> _TASK OBJECTIVE_: Begin the copy at the line containing "framed print: present [295,127,380,208]" in the data below and end it at the line containing "framed print: present [96,207,157,253]", keeping each line exact and leaving out pictures.

[THE DATA Boundary: Start]

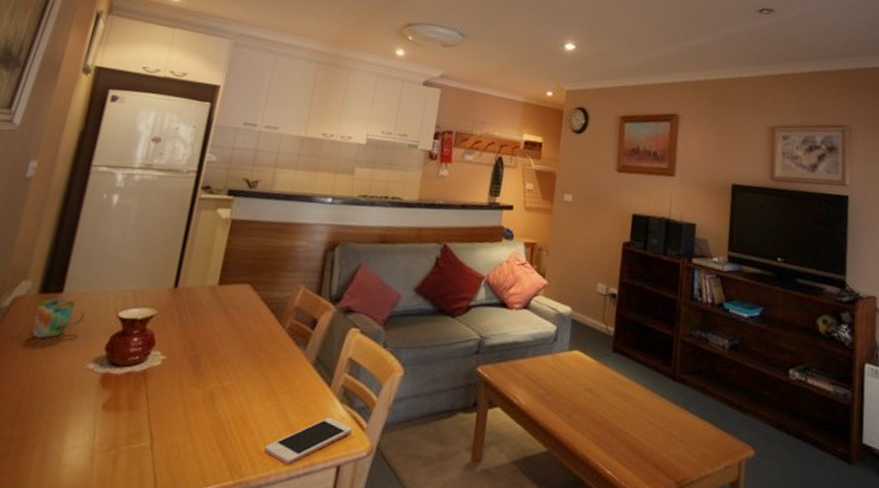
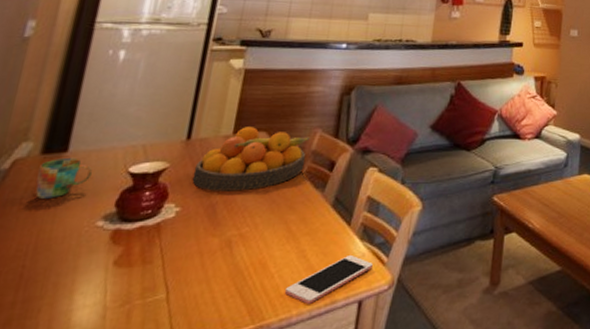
fruit bowl: none [178,278,293,344] -> present [192,127,310,191]

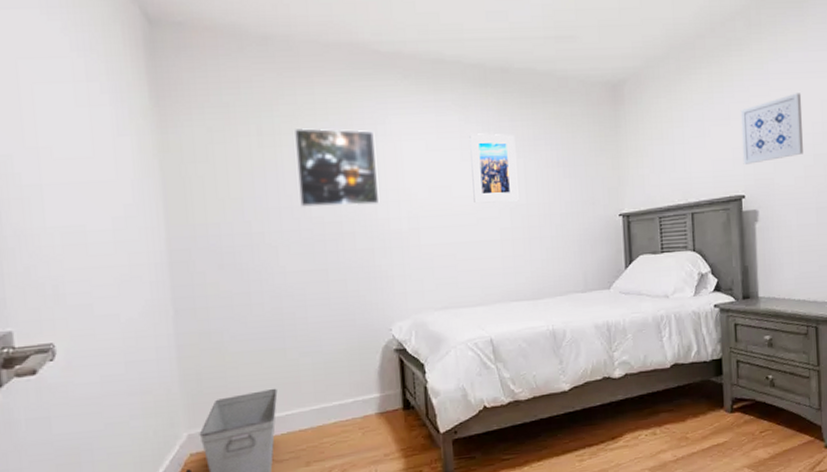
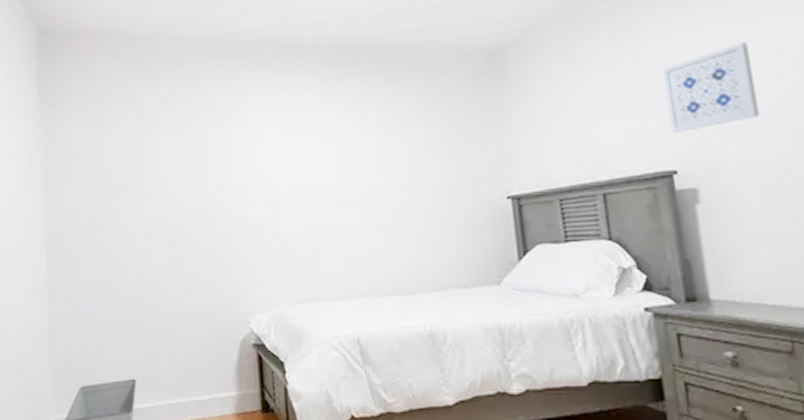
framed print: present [295,127,380,208] -> none [159,117,238,196]
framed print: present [469,133,519,203] -> none [330,113,386,187]

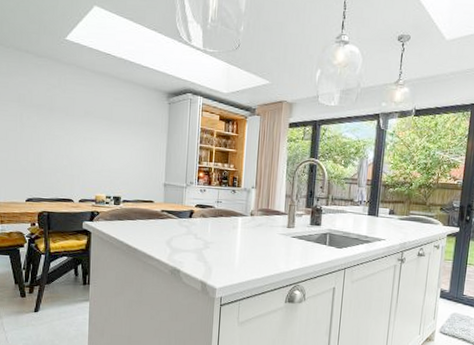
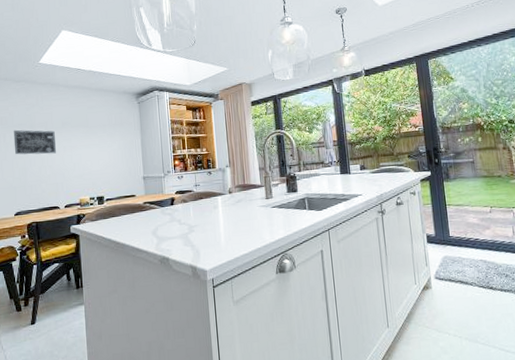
wall art: none [30,110,76,143] -> present [13,130,57,155]

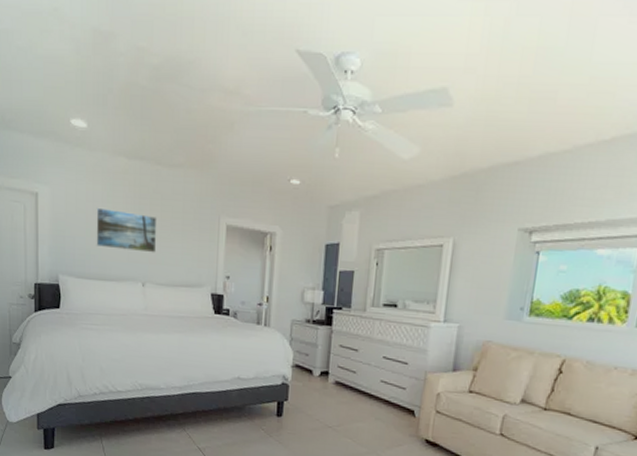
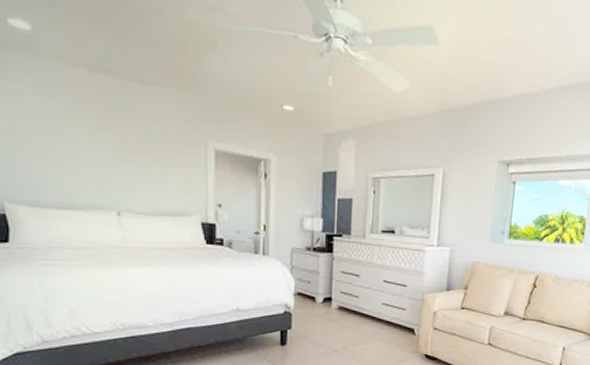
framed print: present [96,207,157,253] -> none [51,125,133,179]

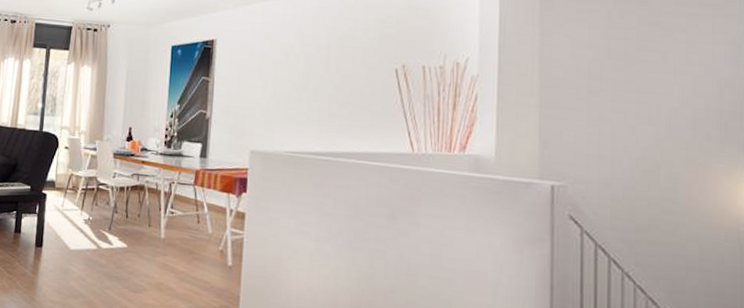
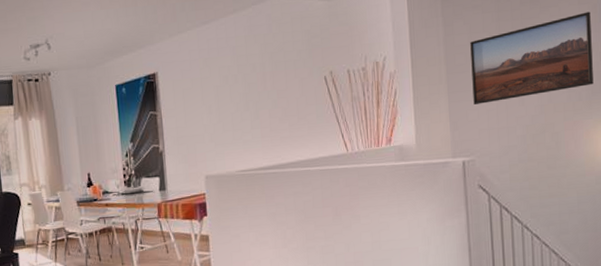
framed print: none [570,43,728,126] -> present [470,11,594,105]

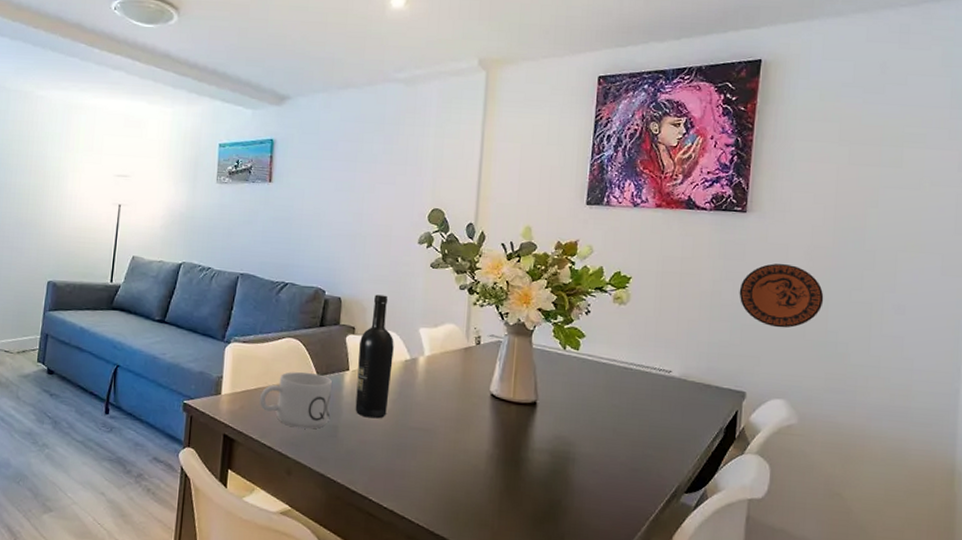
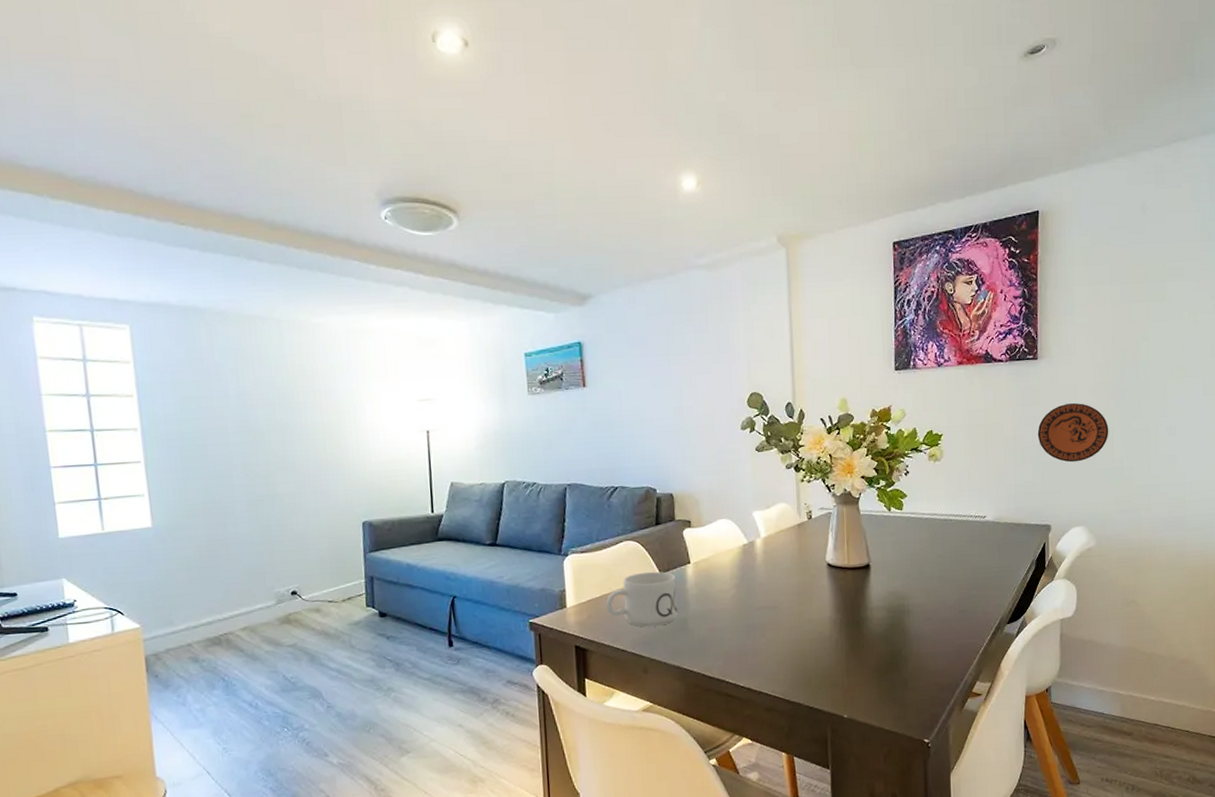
wine bottle: present [355,294,394,419] -> none [697,485,732,606]

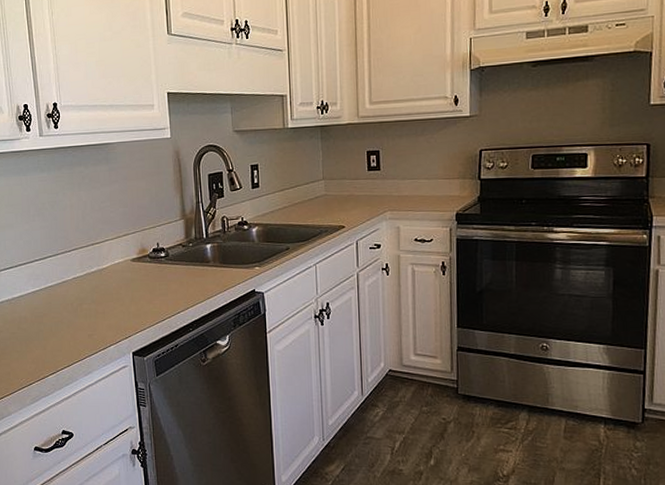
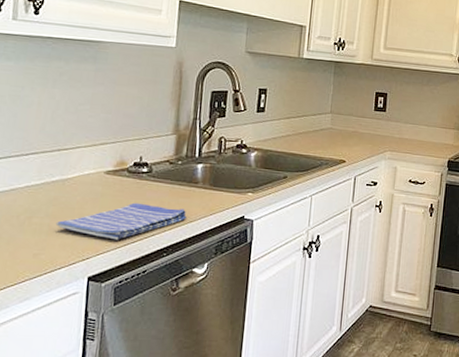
dish towel: none [100,284,204,319] -> present [55,202,187,240]

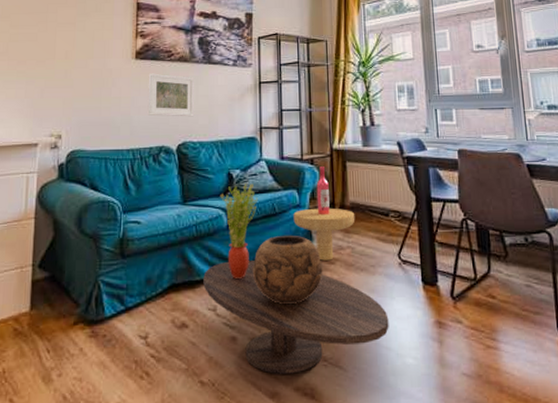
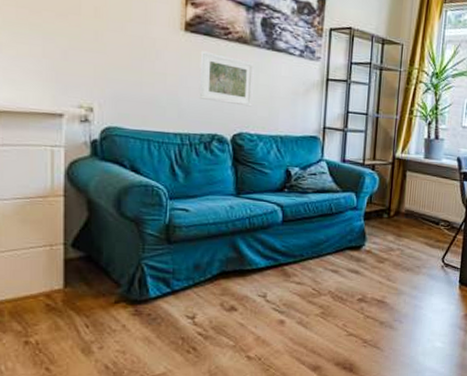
coffee table: present [203,261,389,374] -> none [254,254,426,352]
potted plant: present [220,183,259,279] -> none [276,182,316,270]
decorative bowl: present [252,236,323,305] -> none [304,234,373,295]
side table: present [293,167,355,261] -> none [349,173,409,260]

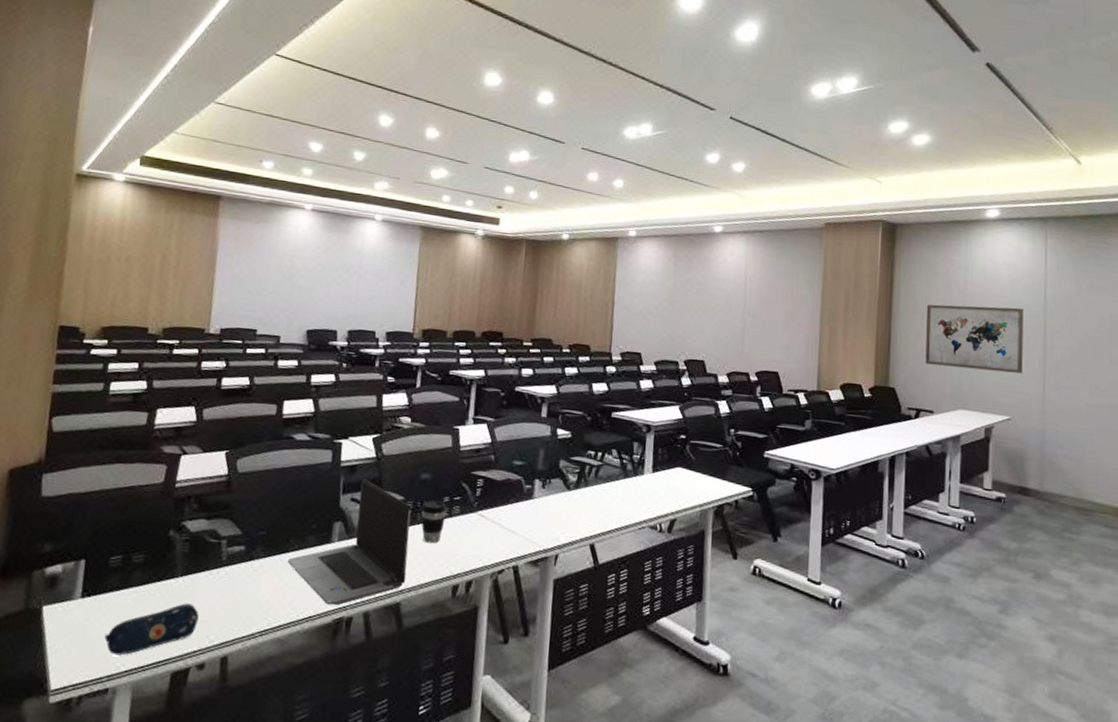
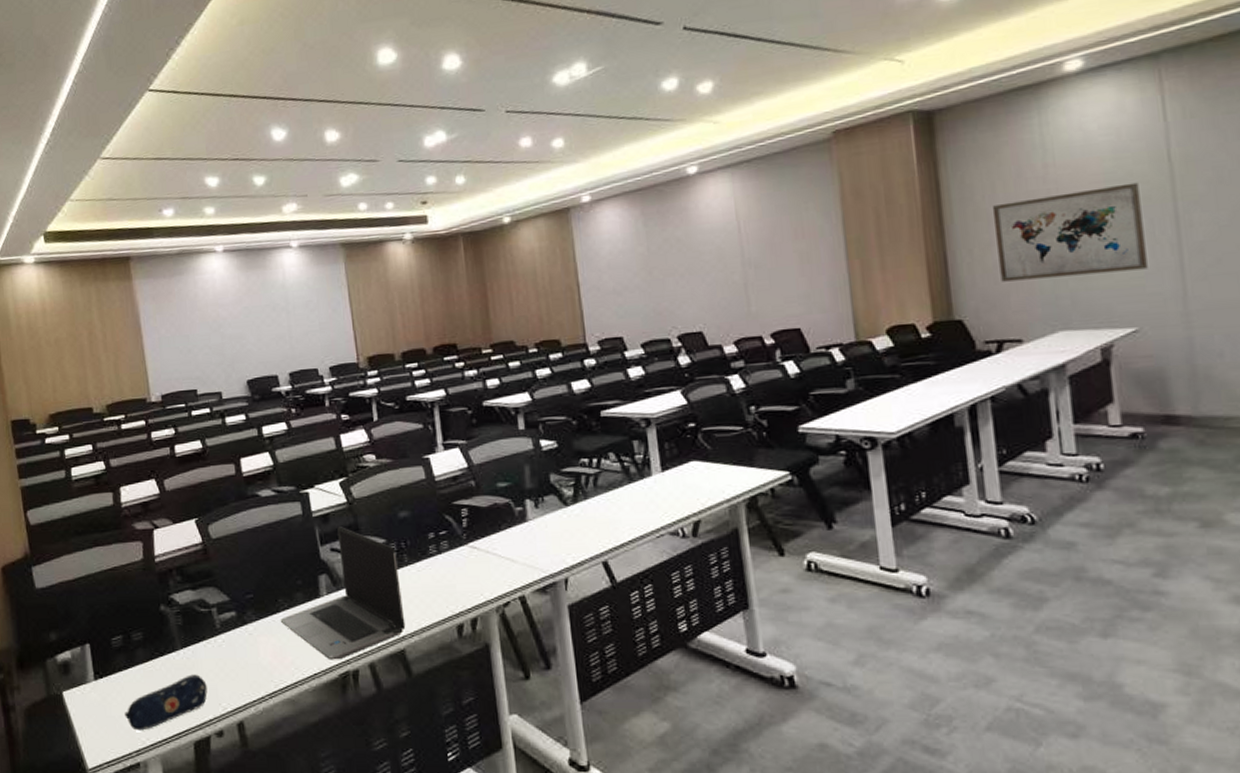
coffee cup: present [421,500,447,544] -> none [406,537,435,585]

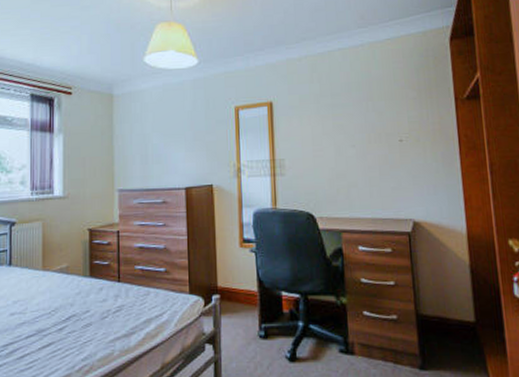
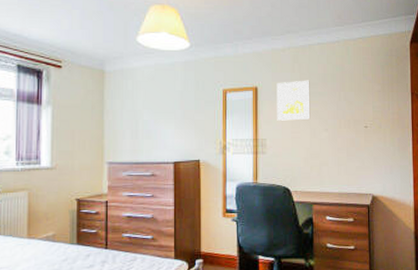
wall art: none [293,91,334,138] -> present [276,80,311,121]

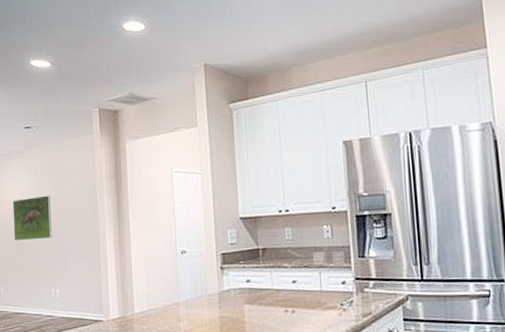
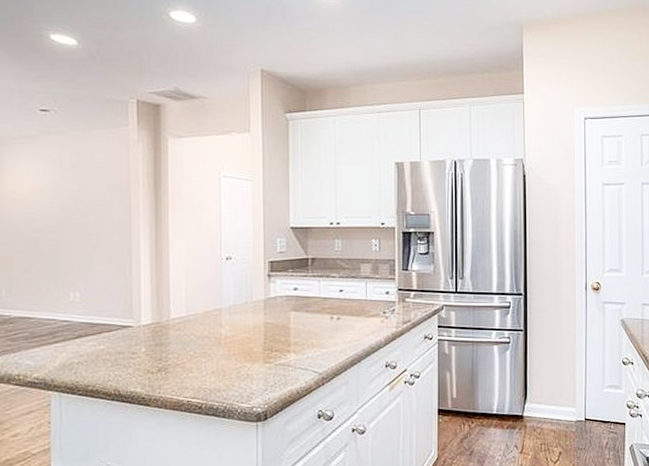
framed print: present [12,195,52,241] -> none [21,189,72,238]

[THE DATA Boundary: End]

> _TASK RESULT_:
framed print: present [295,127,380,208] -> none [159,117,238,196]
framed print: present [469,133,519,203] -> none [330,113,386,187]

wall art: none [30,110,76,143] -> present [13,130,57,155]

framed print: present [96,207,157,253] -> none [51,125,133,179]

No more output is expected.